Installing 8-foot-high wrought-iron gates to reduce back-alley crimes is the heart of a city program so popular that officials plan to more than double the number of gated alleys throughout the city--to more than 400.

The effort started as a pilot program five years ago in South-Central, where illegal dumping has been a chronic problem. Under the program, city workers install the gates and give the keys to residents, who are then responsible for maintaining the enclosed property.

Since the program expanded citywide in 1996, the city has sealed off 214 alleys, most in South-Central. Later this month, city officials plan to hire additional contractors to seal off 220 more alleys.

But the program, which is called the Nuisance Alley Conversion Project, has run into a few problems. Dozens of gated alleys are choked with weeds and trash because they are neglected by the neighbors responsible for their upkeep.

"Overall it's working very well," said Los Angeles City Councilwoman Rita Walters, whose South Los Angeles district includes most of the gated alleys. "We do have some problems that were unanticipated, and that is that people are going in and out and forgetting to lock the gates behind them."

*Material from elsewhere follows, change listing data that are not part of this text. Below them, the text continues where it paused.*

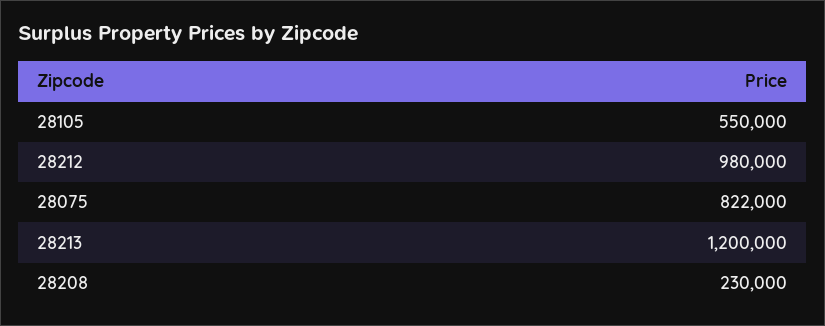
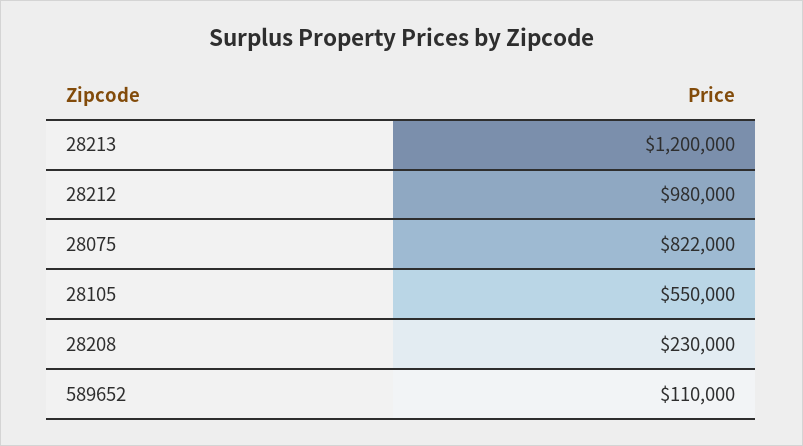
  {
    "28105": 550000,
    "28212": 980000,
    "28075": 822000,
    "28213": 1200000,
-   "28208": 230000
+   "28208": 230000,
+   "589652": 110000
  }

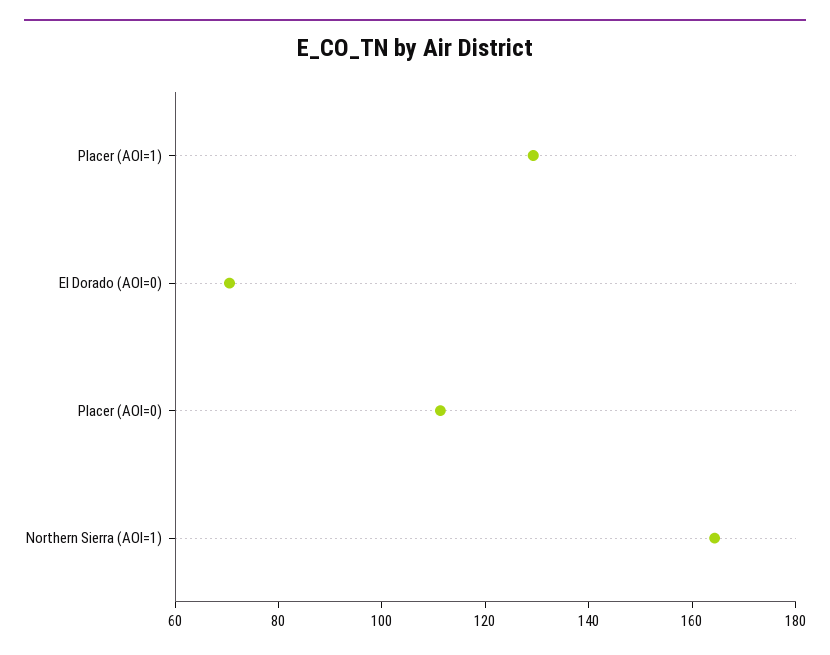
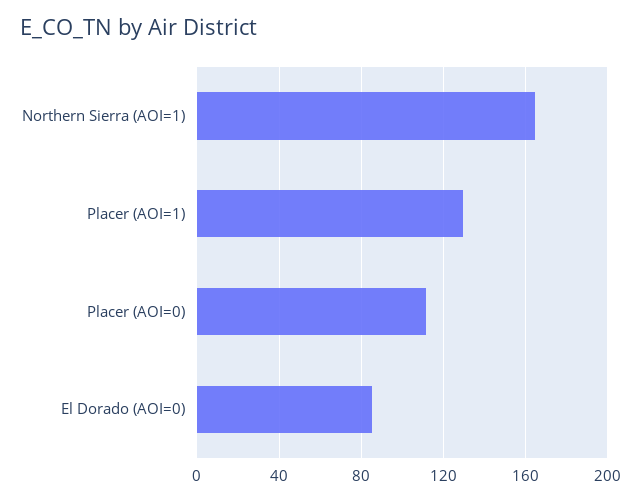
  {
    "Placer (AOI=1)": 130,
-   "El Dorado (AOI=0)": 70,
+   "El Dorado (AOI=0)": 85,
    "Placer (AOI=0)": 110,
    "Northern Sierra (AOI=1)": 165
  }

She added: "Some residents are even dumping their own trash in the alleys."

The program has widespread support from residents next to the closed alleys who say the gates have reduced illegal dumping, drug sales, prostitution and other crimes.

Norris Daniel, a 38-year resident of South Los Angeles, said he would often find trash and stolen cars in the alley next to his home near 50th Street and Budlong Avenue.

About two years ago, Daniel said, he bought a new set of tires for his car and was charged $1 to dispose of his old tires. A few days later, he found his old tires dumped in his own alley.

"Can you believe it?" he said with a chuckle.

Those problems all but disappeared after the gates were installed two years ago. "It's worked beautifully," he said.